27 July 2012

Faith is an elusive thing – 27 July 2012

Faith is an elusive thing. It is a bit risky to imagine we see clearly what faith is. Faith is usually not heroic or conspicuous. It is emphatically not what someone once called believing six impossible things before breakfast. And certainly it has little to do with what Kathleen Norris describes as the relentlessly cheerful and positive language about faith associated with the strong-arm tactics of “evangelism”. Jesus doesn’t talk about faith much – it is more that he responds to it when he sees it in other people. I am inclined to disbelieve anyone who says they have unshakeable faith. It’s as though they simply haven’t been paying attention. Faith has a lot to do with what the Benedictines call stability. Stability means that where we are now is where God is seeing us now. Sometimes in life we do have to make changes, and it is then important that we do if we can. But at a deeper level there is a deeper truth. The Desert Fathers and Mothers were very much against running around looking for excitement or something better. My problems are here, and if I run away I simply take them with me. The best-known desert saying of all is from Abba Moses: Sit in your cell.
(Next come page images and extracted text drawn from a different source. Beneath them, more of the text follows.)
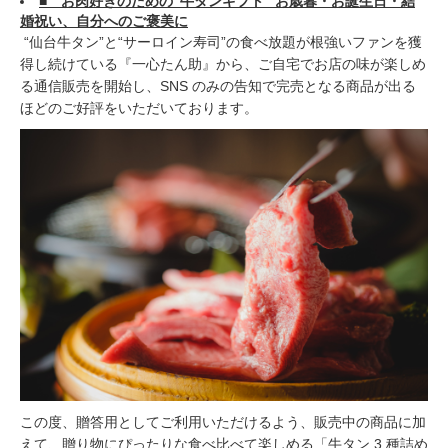
■ お肉好きのための“牛タンギフト” お歳暮・お誕生日・結
婚祝い、自分へのご褒美に
“仙台牛タン”と“サーロイン寿司”の食べ放題が根強いファンを獲
得し続けている『一心たん助』から、ご自宅でお店の味が楽しめ
る通信販売を開始し、SNS のみの告知で完売となる商品が出る
ほどのご好評をいただいております。
この度、贈答用としてご利用いただけるよう、販売中の商品に加
えて、贈り物にぴったりな食べ比べて楽しめる「牛タン 3 種詰め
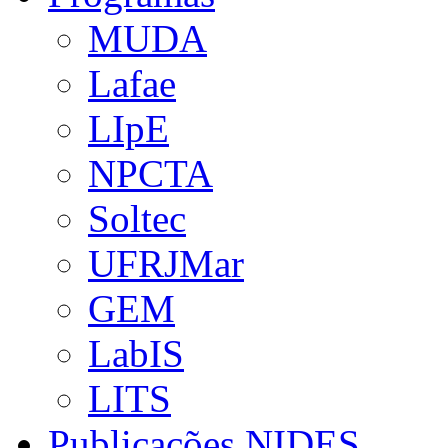
MUDA
Lafae
LIpE
NPCTA
Soltec
UFRJMar
GEM
LabIS
LITS
Publicações NIDES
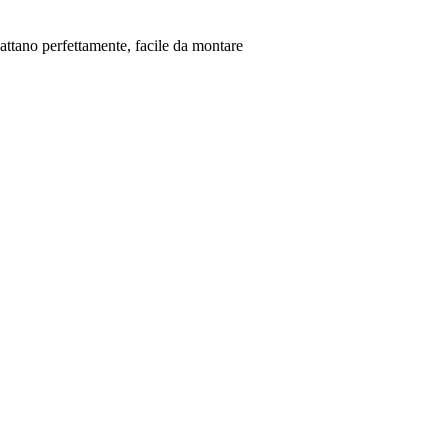
adattano perfettamente, facile da montare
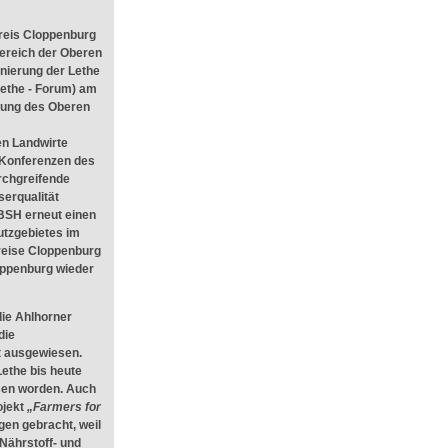
reis Cloppenburg
ereich der Oberen
anierung der Lethe
Lethe - Forum) am
sung des Oberen
en Landwirte
 Konferenzen des
rchgreifende
erqualität
BSH erneut einen
utzgebietes im
reise Cloppenburg
oppenburg wieder
ie Ahlhorner
die
t ausgewiesen.
Lethe bis heute
en worden. Auch
ojekt
„Farmers for
gen gebracht, weil
Nährstoff- und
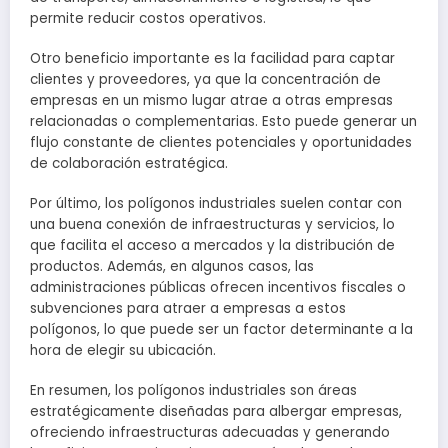
permite reducir costos operativos.
Otro beneficio importante es la facilidad para captar
clientes y proveedores, ya que la concentración de
empresas en un mismo lugar atrae a otras empresas
relacionadas o complementarias. Esto puede generar un
flujo constante de clientes potenciales y oportunidades
de colaboración estratégica.
Por último, los polígonos industriales suelen contar con
una buena conexión de infraestructuras y servicios, lo
que facilita el acceso a mercados y la distribución de
productos. Además, en algunos casos, las
administraciones públicas ofrecen incentivos fiscales o
subvenciones para atraer a empresas a estos
polígonos, lo que puede ser un factor determinante a la
hora de elegir su ubicación.
En resumen, los polígonos industriales son áreas
estratégicamente diseñadas para albergar empresas,
ofreciendo infraestructuras adecuadas y generando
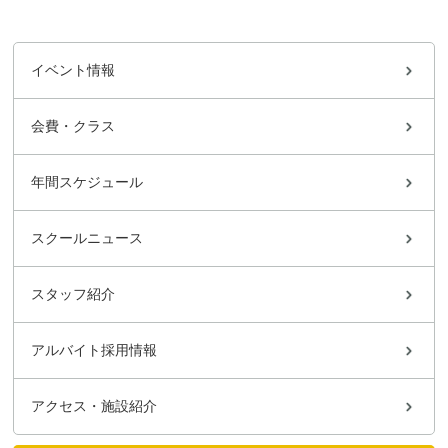
イベント情報
会費・クラス
年間スケジュール
スクールニュース
スタッフ紹介
アルバイト採用情報
アクセス・施設紹介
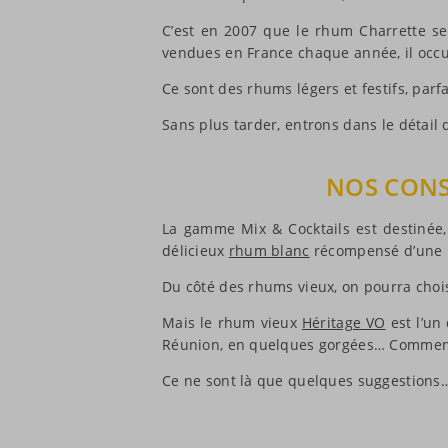
C’est en 2007 que le rhum Charrette se 
vendues en France chaque année, il occ
Ce sont des rhums légers et festifs, parfa
Sans plus tarder, entrons dans le détail
NOS CONS
La gamme Mix & Cocktails est destinée,
délicieux
rhum blanc
récompensé d’une m
Du côté des rhums vieux, on pourra choi
Mais le rhum vieux
Héritage VO
est l’un
Réunion, en quelques gorgées… Comment ?
Ce ne sont là que quelques suggestions… 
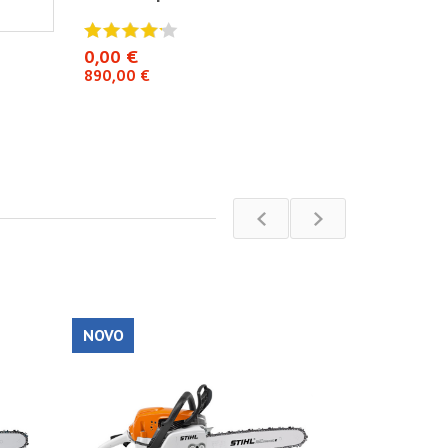
0,00 €
0,00 €
890,00 €
890,00 €
NOVO
NOVO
Your cell will teach you everything. Moving to another house, trying another medicine, changing to another church, buying a new outfit… all may be helpful, but also, maybe not. It is a fundamental principle of contemplative prayer and life that God is not somewhere else. And what the Desert Fathers and Mothers knew is that faith is probably boringly prosaic. It is usually a matter of taking the next step, putting one foot in front of the other, doing what now needs to be done. Abraham, the biblical exemplar of faith, it is said, went out, not knowing where he was going… The point is that he did what faith demanded, he took the next step, and then the next… And in our prayer, in meditation, that is what we do. We take the next step, we repeat the mantra. We find we have strayed. We take the next step, we return to the mantra. The next step in our prayer is to say the mantra. It is mindless, one might think, but it is actually mindful. In a place of the best silence and stillness we can manage at this moment, paying attention, we are saying Yes to God, in faith, in life and in death. And whatever we may be doing three hours or three years from now, we will still be saying Yes to God.